#### Gestellte Aufgabe 1
Nenne alle Themen, über die Peter Görgen laut dem Text zur bAV-Reform auf dem Berliner bAV-Auftakt 2017 sprach.

-------- Vorliegender Text

Die bAV-Reform biegt nun endgültig auf die Zielgerade ein. Jetzt hat das Parkett in Berlin von maßgeblicher Stelle ein Update zu Hintergründen, Perspektiven und Zeitplan erhalten. LEITERbAV war dabei.
Im Dezember hatte die Bundesregierung ihren Entwurf vorgelegt, nun sprach Peter Görgen, Leiter des BMAS-Referats „Zusätzliche Altersvorsorge“, vergangenen Mittwoch auf dem Berliner bAV-Auftakt 2017, der dieses Jahr unter der Überschrift Das Betriebsrentengesetz und seine Umsetzung im Dialog stattfand, vor rund 100 Zuhörern über Gedankenspiele zum Obligatorium, über die Frage der Anrechnung auf die Grundsicherung, die Sozialversicherungspflicht, die Tarifexklusivität und den weiteren Zeitplan. Im Einzelnen:
Obligatorium: über wen denn?
Nicht wenige auf dem Parkett warnen schon länger, dass bei einem Scheitern der gegenwärtigen bAV-Reform die Politik sich an Ersatzlösungen machen könnte, die vermutlich deutlich einfacher gestaltet würden als die gegenwärtigen Bestrebungen – nämlich stumpf auf Zwang setzten.

----------------

#### Gestellte Aufgabe 2
Ersetze in den Datensätzen von der Zeile mit "TGR Setting 1" bis einschließlich zum Ende der Datensätze "category" durch "group", lass alles andere unverändert und gib nur diese Zeilen wieder. Die Bilder lässt du dabei weg.

-------- Bereitgestellte Angaben

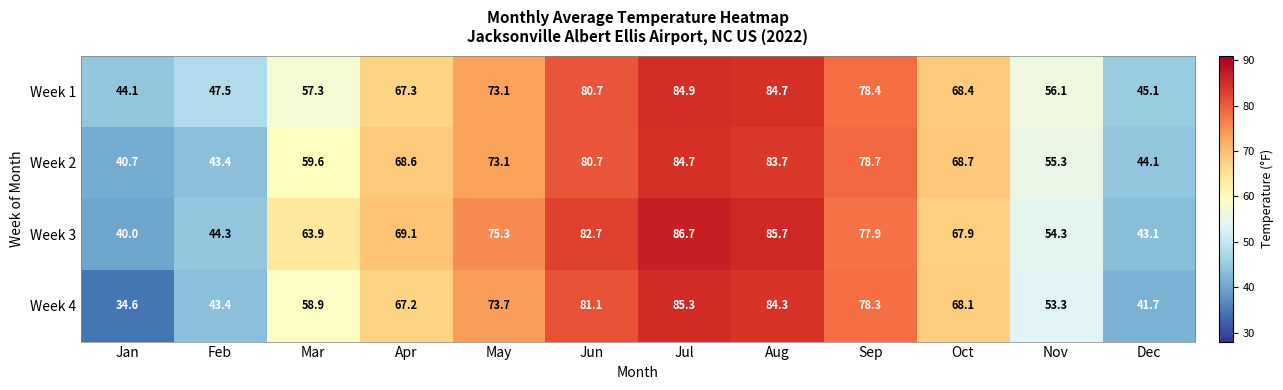

What is the sum of all Week 2 values?

781.3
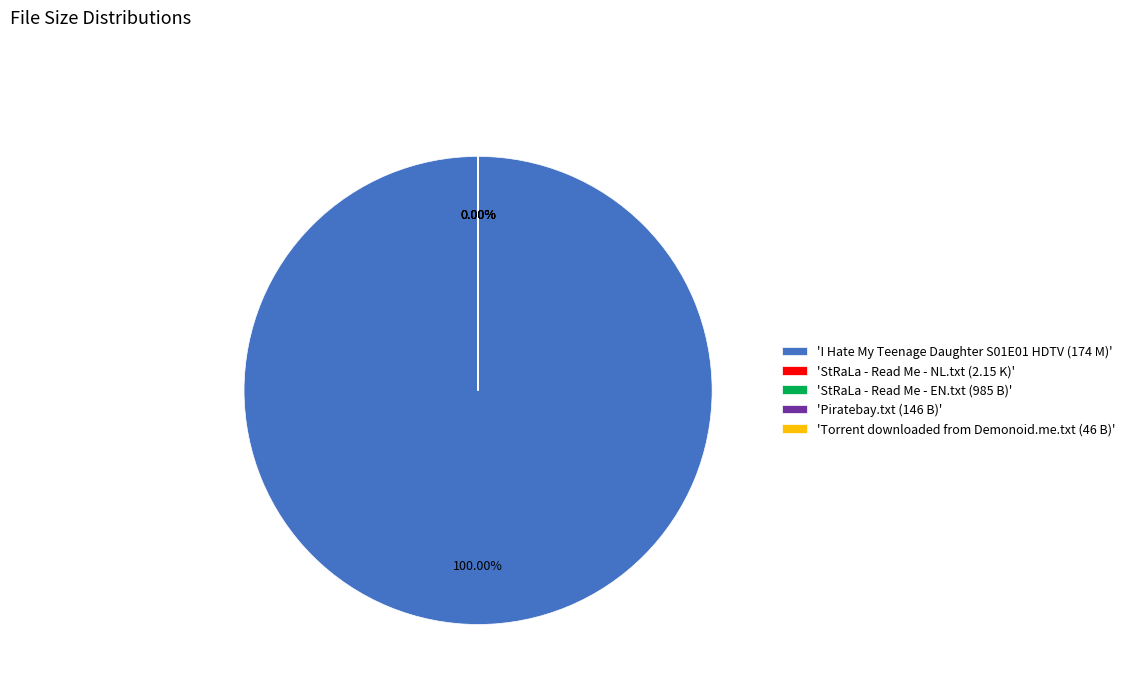

To the nearest percent, what is the combined percentage of I Hate My Teenage Daughter S01E01 HDTV (174 M) and StRaLa - Read Me - EN.txt (985 B)?

100%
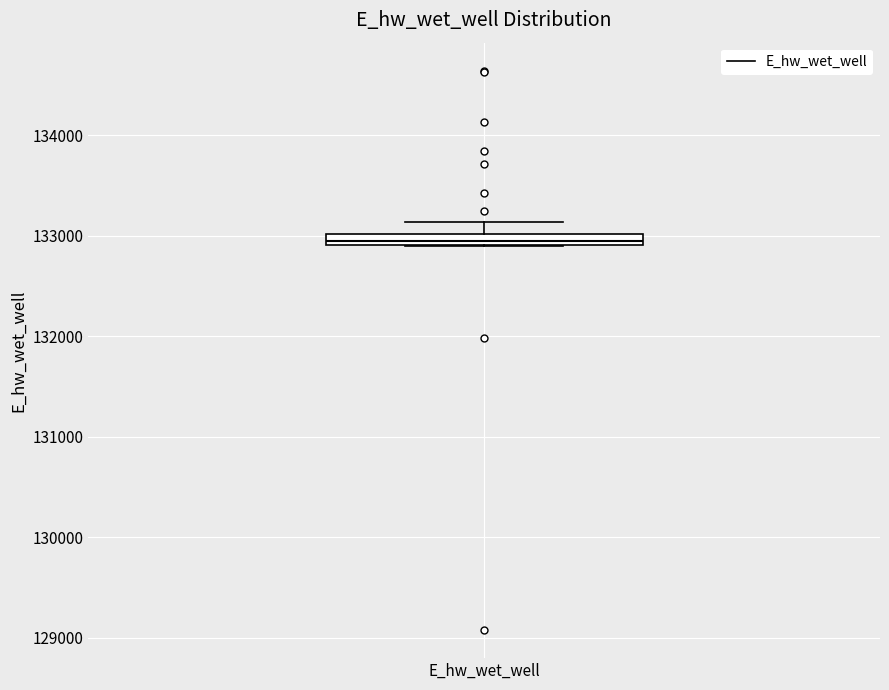

Where is the upper edge of the box for E_hw_wet_well on the y-axis? The values are not printed on the chart, so give them approximately, as read against the axis.

133000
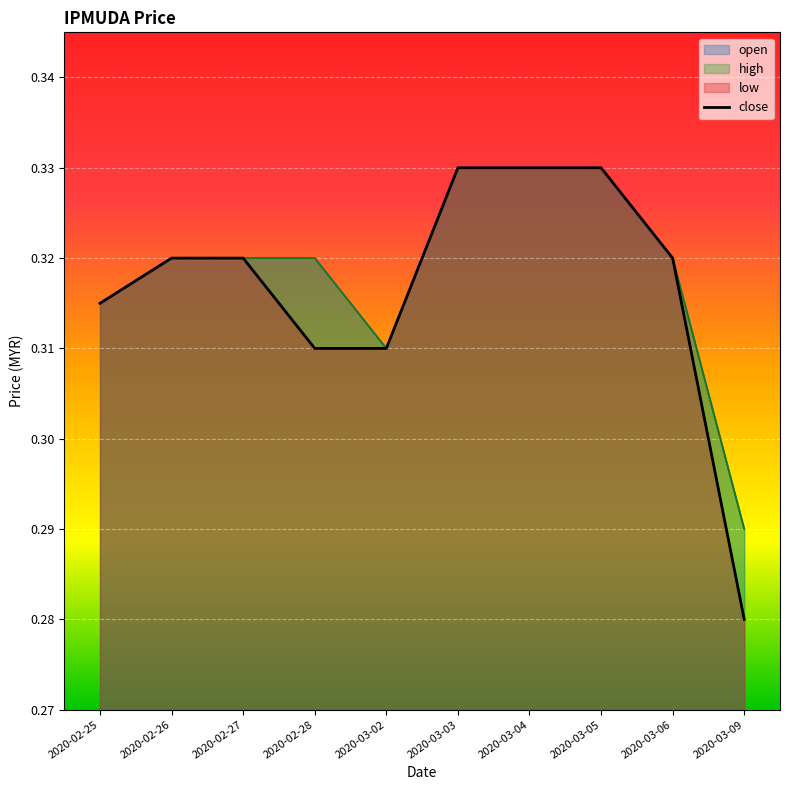

Reading left to right, transcribe all the data shown in this chart.

2020-02-25=0.3	2020-02-26=0.3	2020-02-27=0.3	2020-02-28=0.3	2020-03-02=0.3	2020-03-03=0.3	2020-03-04=0.3	2020-03-05=0.3	2020-03-06=0.3	2020-03-09=0.3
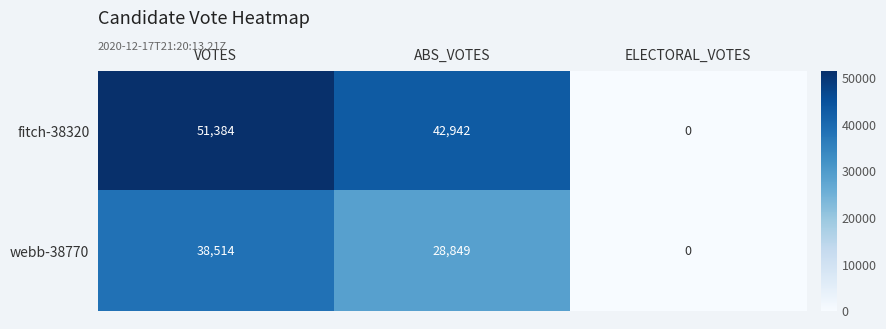

What is the difference between the fitch-38320 values at VOTES and ELECTORAL_VOTES?

51384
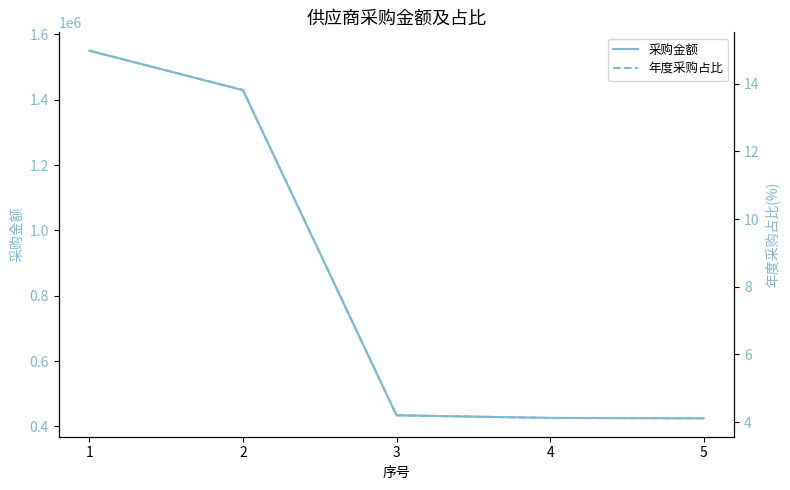

How many data points in 采购金额 are less than 434062?

2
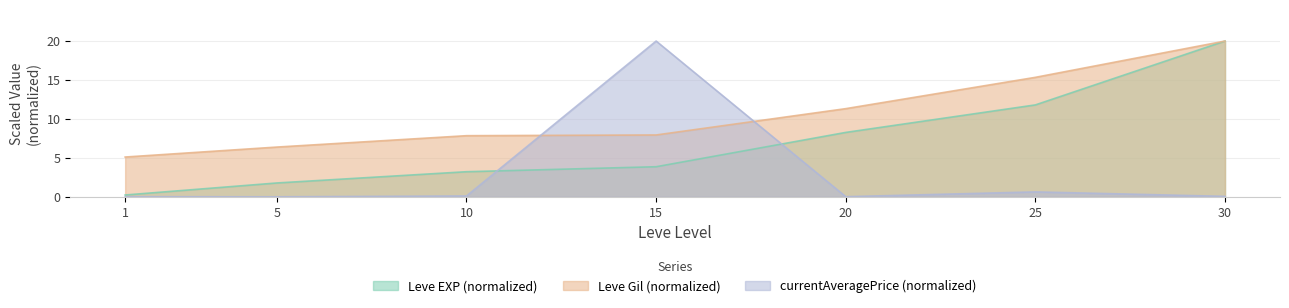

What is the greatest value displayed?

20.0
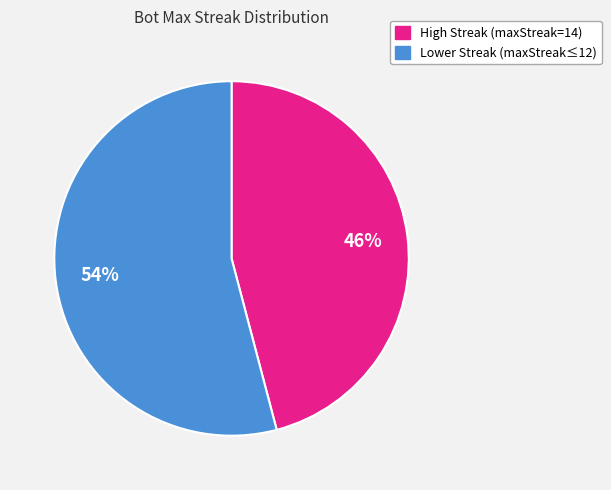

Does any single category account for the majority?

Yes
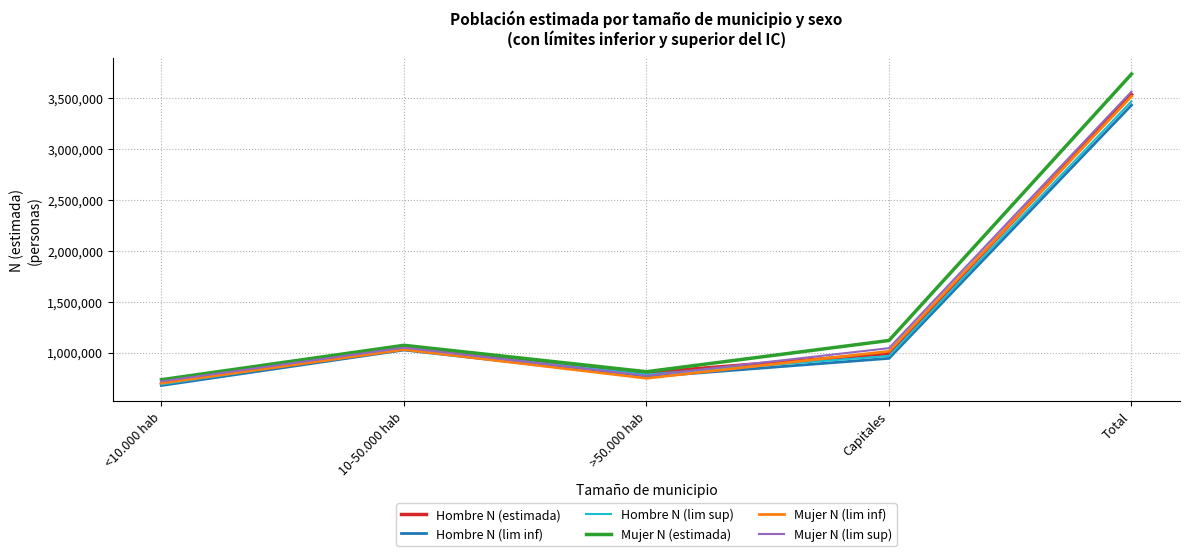

Between <10.000 hab and Capitales, which series saw the biggest shift?

Mujer N (estimada)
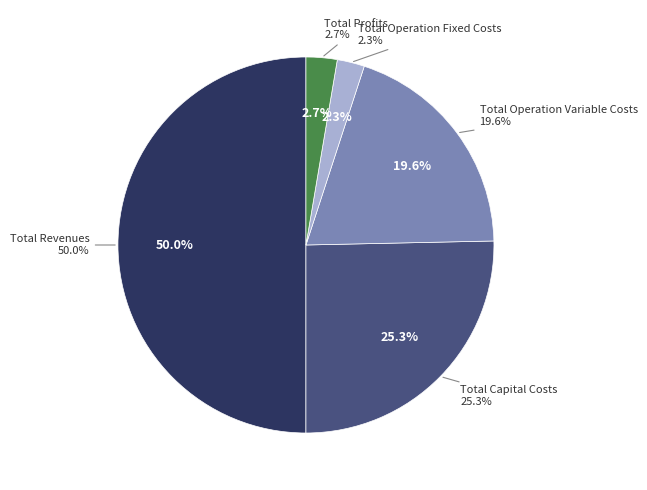

Is it true that Total Operation Variable Costs is 20% of the pie?

True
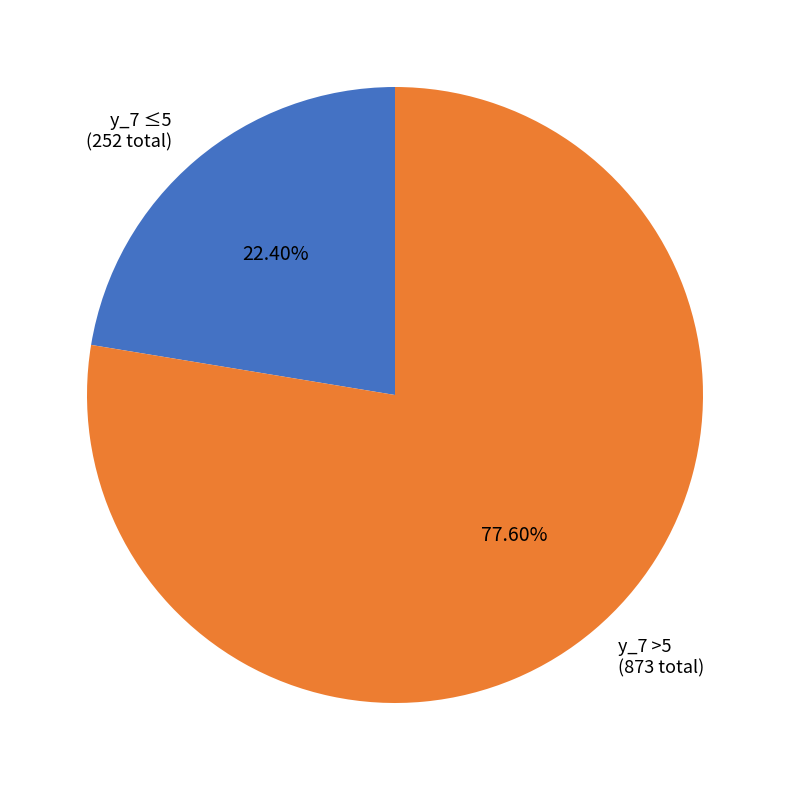

Does y_7 ≤5 (252 total) represent more than half of the total?

No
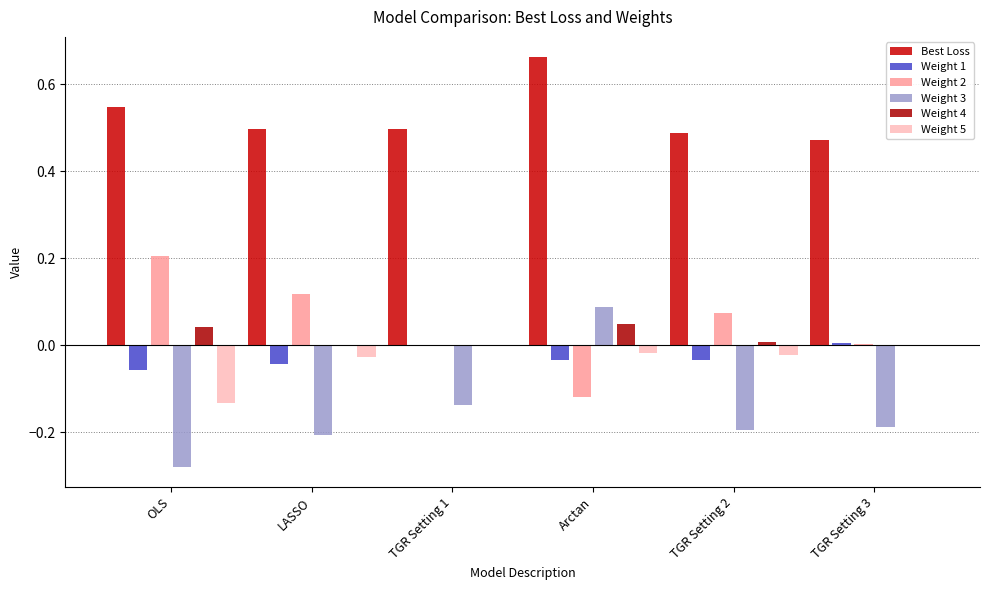

What is the label of the 4th bar from the right?

TGR Setting 1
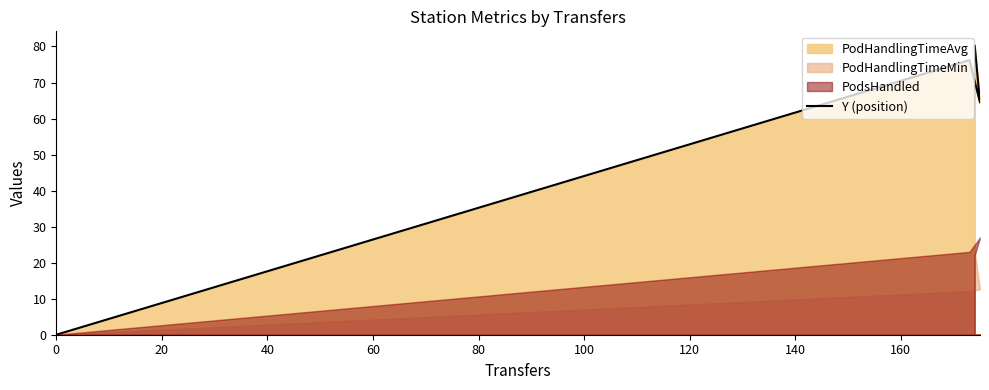

How many points are higher than both their immediate neighbors (excluding endpoints)?

1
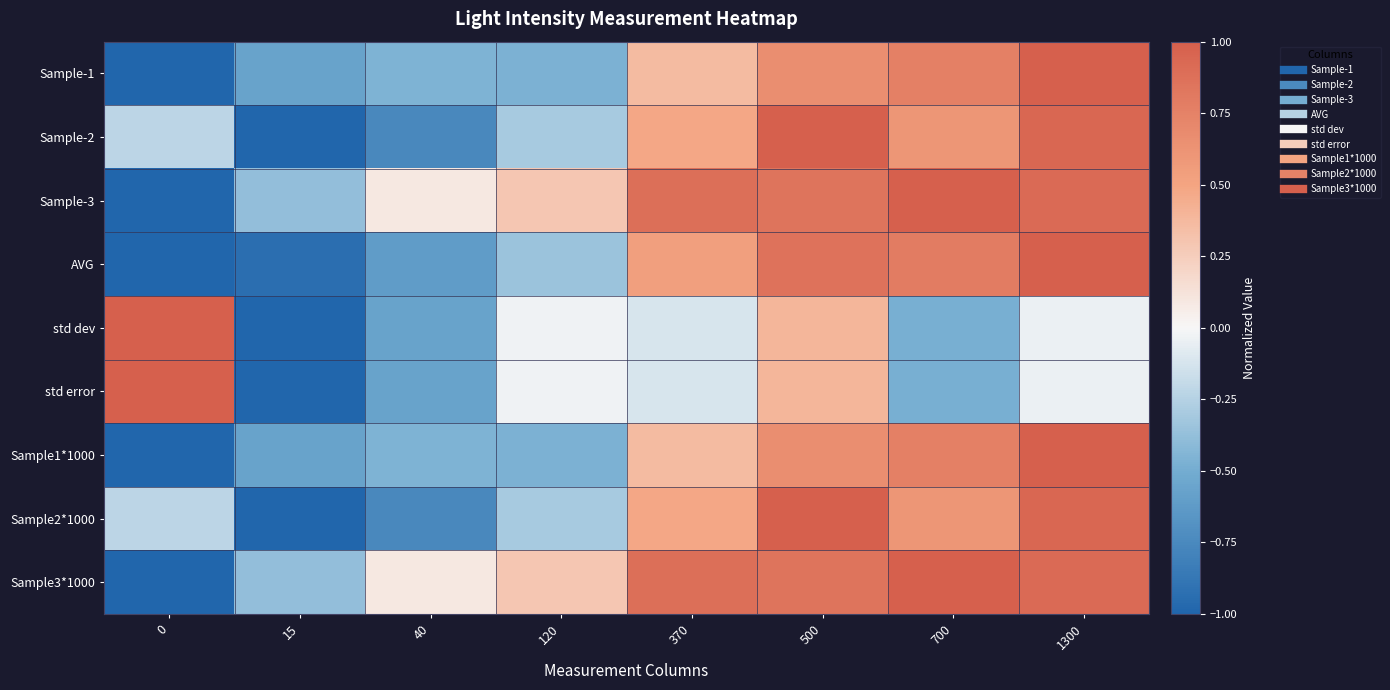

At which category is the sum across all series the highest?

500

----------------

#### Schriftliche Antwort 1
- Gedankenspiele zum Obligatorium
- die Frage der Anrechnung auf die Grundsicherung
- die Sozialversicherungspflicht
- die Tarifexklusivität
- der weitere Zeitplan

#### Schriftliche Antwort 2
TGR Setting 1

How many points are higher than both their immediate neighbors (excluding endpoints)?

1

At which group is the sum across all series the highest?

500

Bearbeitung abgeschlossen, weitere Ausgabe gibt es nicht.